Exercise – Print the data below exactly, but only the lines from the one containing "Erasmus + mobility" down to the one containing "сырье каталитического", inclusive.

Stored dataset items
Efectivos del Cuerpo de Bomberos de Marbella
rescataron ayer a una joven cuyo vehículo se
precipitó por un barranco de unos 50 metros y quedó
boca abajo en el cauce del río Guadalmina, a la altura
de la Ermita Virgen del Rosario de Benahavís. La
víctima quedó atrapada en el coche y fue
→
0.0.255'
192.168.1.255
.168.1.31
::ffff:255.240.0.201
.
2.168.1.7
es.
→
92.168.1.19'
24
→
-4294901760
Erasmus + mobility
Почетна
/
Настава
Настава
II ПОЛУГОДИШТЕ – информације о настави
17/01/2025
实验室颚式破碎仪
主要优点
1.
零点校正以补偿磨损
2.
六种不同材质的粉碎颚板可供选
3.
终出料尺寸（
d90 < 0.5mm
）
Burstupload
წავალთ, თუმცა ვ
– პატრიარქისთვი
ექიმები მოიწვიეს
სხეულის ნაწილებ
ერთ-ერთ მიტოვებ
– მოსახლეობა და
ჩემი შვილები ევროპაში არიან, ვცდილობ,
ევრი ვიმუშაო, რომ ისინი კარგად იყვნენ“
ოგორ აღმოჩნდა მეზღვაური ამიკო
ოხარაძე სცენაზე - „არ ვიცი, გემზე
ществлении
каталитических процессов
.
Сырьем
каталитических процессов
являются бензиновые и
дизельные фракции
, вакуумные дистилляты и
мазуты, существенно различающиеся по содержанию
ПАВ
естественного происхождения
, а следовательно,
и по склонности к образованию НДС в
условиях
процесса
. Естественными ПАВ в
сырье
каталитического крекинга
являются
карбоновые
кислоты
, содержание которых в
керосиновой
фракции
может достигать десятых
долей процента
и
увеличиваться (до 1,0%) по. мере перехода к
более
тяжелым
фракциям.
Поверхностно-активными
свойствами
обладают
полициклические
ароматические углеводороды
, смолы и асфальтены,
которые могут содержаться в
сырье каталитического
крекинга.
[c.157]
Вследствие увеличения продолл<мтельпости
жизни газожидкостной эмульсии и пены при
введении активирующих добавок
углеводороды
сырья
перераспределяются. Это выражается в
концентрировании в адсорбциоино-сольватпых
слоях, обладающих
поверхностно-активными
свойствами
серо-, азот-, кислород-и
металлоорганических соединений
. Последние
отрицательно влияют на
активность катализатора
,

Output for this exercise –
Erasmus + mobility
Почетна
/
Настава
Настава
II ПОЛУГОДИШТЕ – информације о настави
17/01/2025
实验室颚式破碎仪
主要优点
1.
零点校正以补偿磨损
2.
六种不同材质的粉碎颚板可供选
3.
终出料尺寸（
d90 < 0.5mm
）
Burstupload
წავალთ, თუმცა ვ
– პატრიარქისთვი
ექიმები მოიწვიეს
სხეულის ნაწილებ
ერთ-ერთ მიტოვებ
– მოსახლეობა და
ჩემი შვილები ევროპაში არიან, ვცდილობ,
ევრი ვიმუშაო, რომ ისინი კარგად იყვნენ“
ოგორ აღმოჩნდა მეზღვაური ამიკო
ოხარაძე სცენაზე - „არ ვიცი, გემზე
ществлении
каталитических процессов
.
Сырьем
каталитических процессов
являются бензиновые и
дизельные фракции
, вакуумные дистилляты и
мазуты, существенно различающиеся по содержанию
ПАВ
естественного происхождения
, а следовательно,
и по склонности к образованию НДС в
условиях
процесса
. Естественными ПАВ в
сырье
каталитического крекинга
являются
карбоновые
кислоты
, содержание которых в
керосиновой
фракции
может достигать десятых
долей процента
и
увеличиваться (до 1,0%) по. мере перехода к
более
тяжелым
фракциям.
Поверхностно-активными
свойствами
обладают
полициклические
ароматические углеводороды
, смолы и асфальтены,
которые могут содержаться в
сырье каталитического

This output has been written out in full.